◆ Problem requirements
What you produce should be an exact transcription of the data, minus any pictures.

◆ Exercise input
>>>>
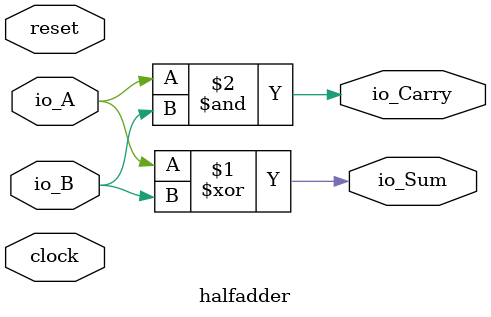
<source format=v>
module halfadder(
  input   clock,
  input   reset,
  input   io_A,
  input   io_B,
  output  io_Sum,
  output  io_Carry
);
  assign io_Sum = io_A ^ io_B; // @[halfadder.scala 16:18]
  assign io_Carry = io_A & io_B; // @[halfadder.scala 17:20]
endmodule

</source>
<<<<
◆ Solution for this exercise
<source format=v>
module halfadder(
  input   clock,
  input   reset,
  input   io_A,
  input   io_B,
  output  io_Sum,
  output  io_Carry
);
  assign io_Sum = io_A ^ io_B; // @[halfadder.scala 16:18]
  assign io_Carry = io_A & io_B; // @[halfadder.scala 17:20]
endmodule

</source>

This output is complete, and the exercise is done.